(Bloomberg) -- Romania raised its benchmark interest rate less than expected, easing the pace of the Balkan country’s most aggressive monetary-tightening campaign since the global financial crisis.

The central bank increased its key rate by 75 basis points to 5.5% on Friday. Only two out of 12 economists in a Bloomberg survey predicted the move, with the majority expecting a repetition of last month’s full percentage-point hike.

Policy makers have now lifted borrowing costs eight times in a year to tame the fastest surge in prices since 2003. Expectations for a repeat of July’s move rose after Governor Mugur Isarescu said the pace of tightening would be reduced once “the first signs of a slowdown in inflation” had been seen. 

Price growth, which exceeded 15% in June, is poised to remain in double digits until next year, according to the central bank. In a new inflation forecast that they’ll present on Aug. 9, policy makers said inflation would peak in the third quarter, followed by a gradual decline. 

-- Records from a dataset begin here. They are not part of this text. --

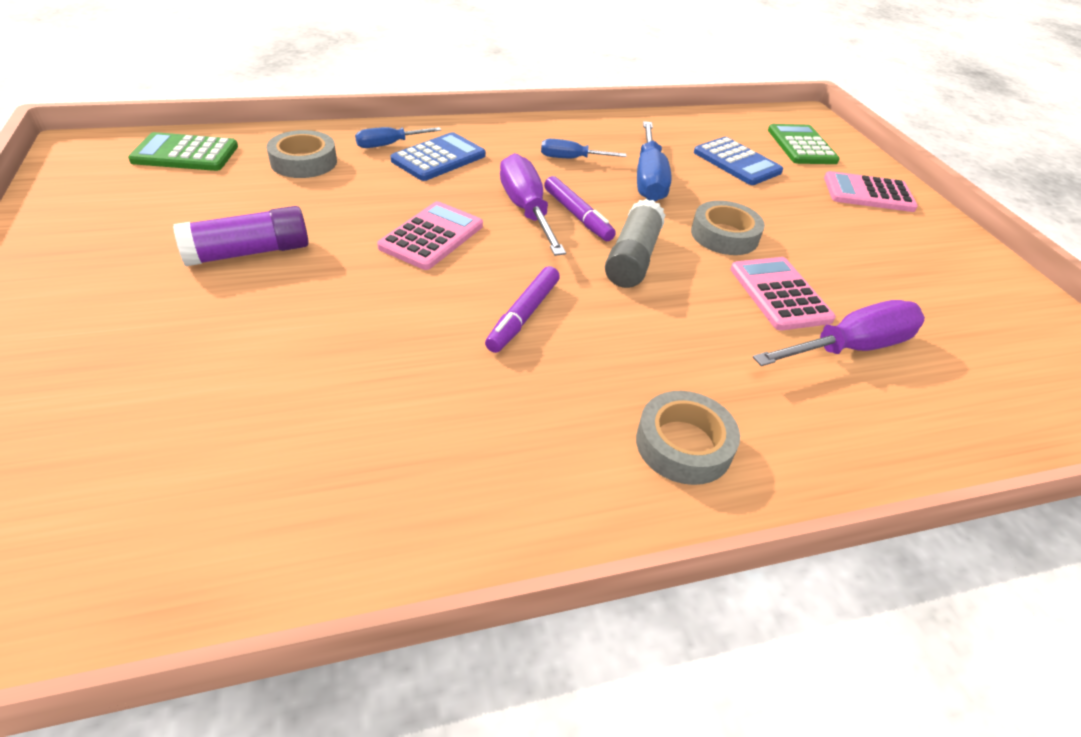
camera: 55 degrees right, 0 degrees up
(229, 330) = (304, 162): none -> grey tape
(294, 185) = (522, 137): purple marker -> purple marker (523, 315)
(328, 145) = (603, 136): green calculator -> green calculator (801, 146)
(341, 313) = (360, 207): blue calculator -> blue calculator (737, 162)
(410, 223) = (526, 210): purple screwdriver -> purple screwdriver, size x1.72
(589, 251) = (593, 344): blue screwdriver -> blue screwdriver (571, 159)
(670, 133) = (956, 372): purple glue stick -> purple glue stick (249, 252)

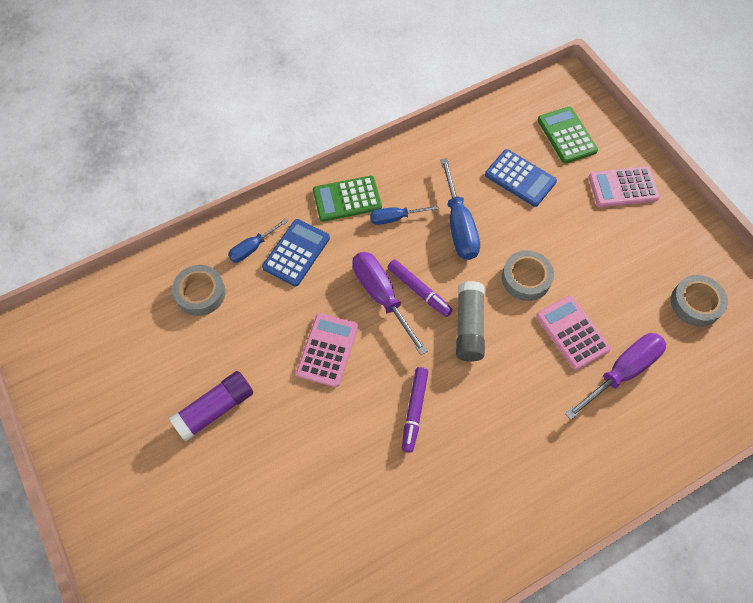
camera: 10 degrees left, 20 degrees up
(185, 154) = (110, 314): green calculator -> green calculator (347, 199)
(683, 444) = (535, 489): grey tape -> grey tape (695, 303)

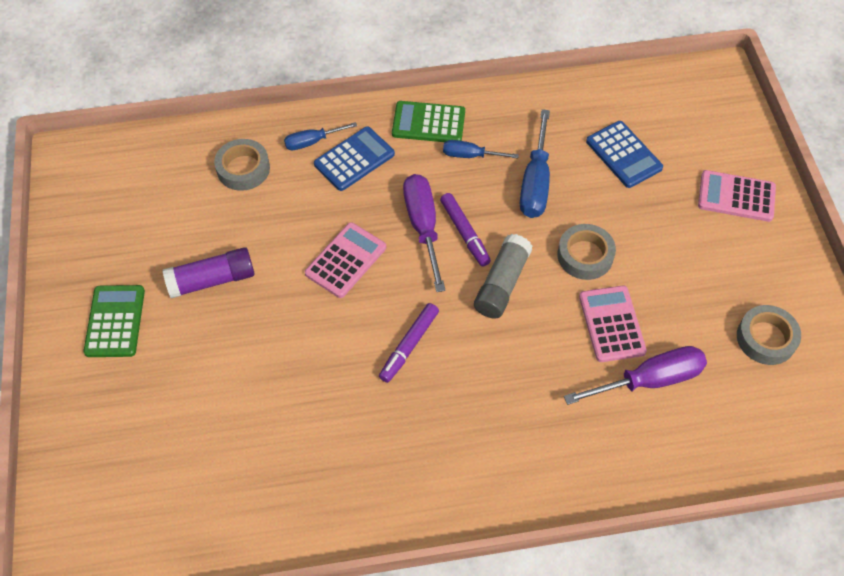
camera: 20 degrees right, 5 degrees down
(566, 135) = (696, 126): green calculator -> green calculator (115, 321)

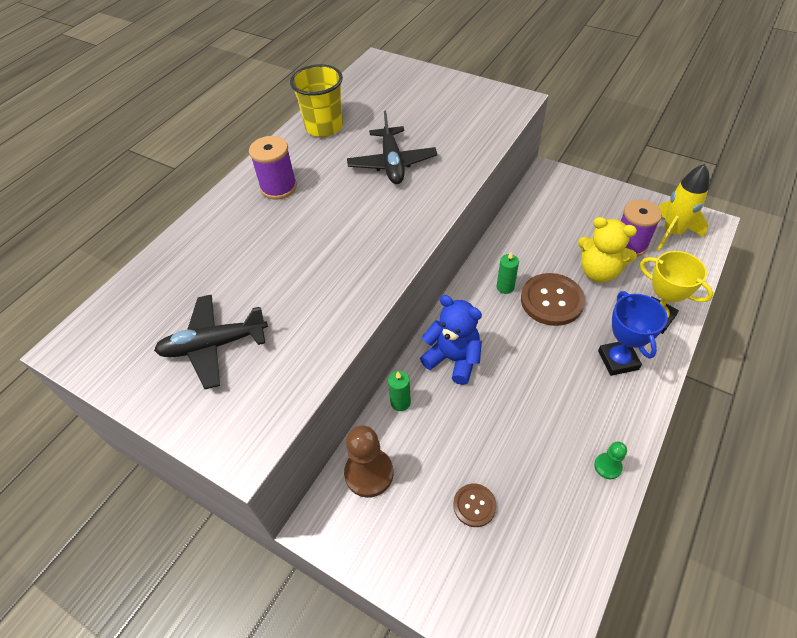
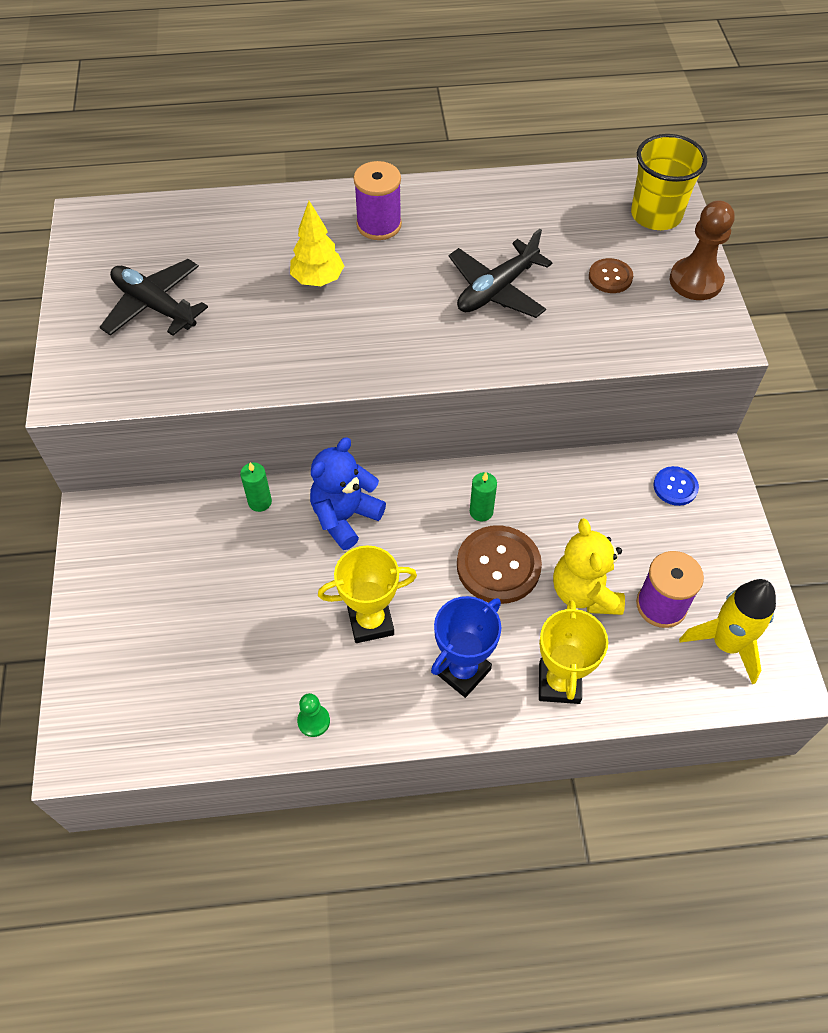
camera: 50 degrees right, 5 degrees up
(292, 240) = (318, 280): none -> yellow tree
(324, 127) = (502, 202): yellow cup -> yellow cup (656, 215)
(369, 473) = (167, 522): brown pawn -> brown pawn (695, 281)
(453, 359) = (345, 517): blue teddy bear -> blue teddy bear turned 135 degrees counterclockwise
(474, 505) = (190, 624): brown button -> brown button (610, 277)
(548, 389) = (370, 622): none -> yellow trophy
(554, 196) = (675, 487): none -> blue button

Yet the authorities also face the risk of stifling Romania’s fragile economic recovery and lag the even more aggressive rate increases pursued by regional European Union peers such as Hungary, Poland and the Czech Republic. 

A prolonged drought that’s impacting crops and food prices, combined with the war in neighboring Ukraine will continue to take a toll on the $250 billion economy, increasing budget spending and undermining exports.

The central bank has signaled that it aims to reduce the interest-rate gap versus peers, mostly Poland, while keeping market rates broadly in line with regional norms by tightly managing money market liquidity to keep the leu stable, Ciprian Dascalu, a Bucharest-based economist at Erste Group Bank AG who predicted today’s move, said before the decision.

“We see the terminal rate at 6.25% for the key rate by year-end and 7.25% for the credit facility, with the latter remaining the relevant operational policy instrument under firm liquidity management policy,” he said.